* [Records for the exercise]:
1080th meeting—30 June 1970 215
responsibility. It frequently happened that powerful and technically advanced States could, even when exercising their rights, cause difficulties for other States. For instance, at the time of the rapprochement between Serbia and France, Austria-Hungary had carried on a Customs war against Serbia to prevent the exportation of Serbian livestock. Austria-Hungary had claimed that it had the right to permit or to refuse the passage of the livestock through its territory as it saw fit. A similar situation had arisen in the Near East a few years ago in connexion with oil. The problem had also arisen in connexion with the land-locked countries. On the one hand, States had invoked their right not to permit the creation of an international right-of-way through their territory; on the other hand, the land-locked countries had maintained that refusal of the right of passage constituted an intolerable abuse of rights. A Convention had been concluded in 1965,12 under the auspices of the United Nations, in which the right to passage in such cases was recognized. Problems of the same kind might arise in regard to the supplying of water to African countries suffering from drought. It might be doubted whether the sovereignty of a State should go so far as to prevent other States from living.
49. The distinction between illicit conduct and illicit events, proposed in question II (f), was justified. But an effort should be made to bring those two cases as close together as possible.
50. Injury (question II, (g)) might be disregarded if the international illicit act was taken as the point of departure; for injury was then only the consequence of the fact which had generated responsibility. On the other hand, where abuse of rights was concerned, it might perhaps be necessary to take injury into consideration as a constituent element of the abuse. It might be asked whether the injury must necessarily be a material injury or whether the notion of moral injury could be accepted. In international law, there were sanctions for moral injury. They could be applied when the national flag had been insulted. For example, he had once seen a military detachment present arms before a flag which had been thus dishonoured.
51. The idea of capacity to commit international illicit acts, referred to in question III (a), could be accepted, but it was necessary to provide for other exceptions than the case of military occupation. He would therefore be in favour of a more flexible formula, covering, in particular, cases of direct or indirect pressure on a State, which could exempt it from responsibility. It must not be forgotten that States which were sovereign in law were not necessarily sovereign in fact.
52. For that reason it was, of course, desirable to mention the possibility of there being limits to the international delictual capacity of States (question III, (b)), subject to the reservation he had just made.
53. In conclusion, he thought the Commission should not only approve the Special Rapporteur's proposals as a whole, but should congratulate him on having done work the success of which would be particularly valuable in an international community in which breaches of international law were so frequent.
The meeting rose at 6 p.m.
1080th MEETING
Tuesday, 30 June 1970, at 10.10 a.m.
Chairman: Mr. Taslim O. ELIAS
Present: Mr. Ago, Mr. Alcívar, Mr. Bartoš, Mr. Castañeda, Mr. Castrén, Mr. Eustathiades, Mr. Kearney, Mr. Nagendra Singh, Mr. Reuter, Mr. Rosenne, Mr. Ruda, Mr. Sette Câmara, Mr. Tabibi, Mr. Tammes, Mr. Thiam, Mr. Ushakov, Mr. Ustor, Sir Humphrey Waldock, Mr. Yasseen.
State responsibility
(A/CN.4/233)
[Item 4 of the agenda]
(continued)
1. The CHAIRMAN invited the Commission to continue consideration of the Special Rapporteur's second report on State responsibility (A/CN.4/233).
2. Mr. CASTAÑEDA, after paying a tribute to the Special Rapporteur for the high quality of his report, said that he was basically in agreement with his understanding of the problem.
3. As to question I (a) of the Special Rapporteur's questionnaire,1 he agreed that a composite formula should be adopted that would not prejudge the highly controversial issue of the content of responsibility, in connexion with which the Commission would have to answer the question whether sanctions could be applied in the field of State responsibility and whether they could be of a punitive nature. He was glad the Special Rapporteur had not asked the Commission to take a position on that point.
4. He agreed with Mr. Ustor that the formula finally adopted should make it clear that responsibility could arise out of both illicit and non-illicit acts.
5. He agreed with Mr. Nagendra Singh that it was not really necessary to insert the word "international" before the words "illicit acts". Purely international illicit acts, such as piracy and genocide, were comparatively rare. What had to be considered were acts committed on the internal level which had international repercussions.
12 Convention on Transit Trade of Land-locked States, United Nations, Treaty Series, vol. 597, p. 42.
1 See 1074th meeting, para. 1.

* [Your instructions]: Copy only the stretch running from the line containing "(continued)" to the final line of the entries, both ends included, exactly as it stands.

* [Response area]:
(continued)
1. The CHAIRMAN invited the Commission to continue consideration of the Special Rapporteur's second report on State responsibility (A/CN.4/233).
2. Mr. CASTAÑEDA, after paying a tribute to the Special Rapporteur for the high quality of his report, said that he was basically in agreement with his understanding of the problem.
3. As to question I (a) of the Special Rapporteur's questionnaire,1 he agreed that a composite formula should be adopted that would not prejudge the highly controversial issue of the content of responsibility, in connexion with which the Commission would have to answer the question whether sanctions could be applied in the field of State responsibility and whether they could be of a punitive nature. He was glad the Special Rapporteur had not asked the Commission to take a position on that point.
4. He agreed with Mr. Ustor that the formula finally adopted should make it clear that responsibility could arise out of both illicit and non-illicit acts.
5. He agreed with Mr. Nagendra Singh that it was not really necessary to insert the word "international" before the words "illicit acts". Purely international illicit acts, such as piracy and genocide, were comparatively rare. What had to be considered were acts committed on the internal level which had international repercussions.
12 Convention on Transit Trade of Land-locked States, United Nations, Treaty Series, vol. 597, p. 42.
1 See 1074th meeting, para. 1.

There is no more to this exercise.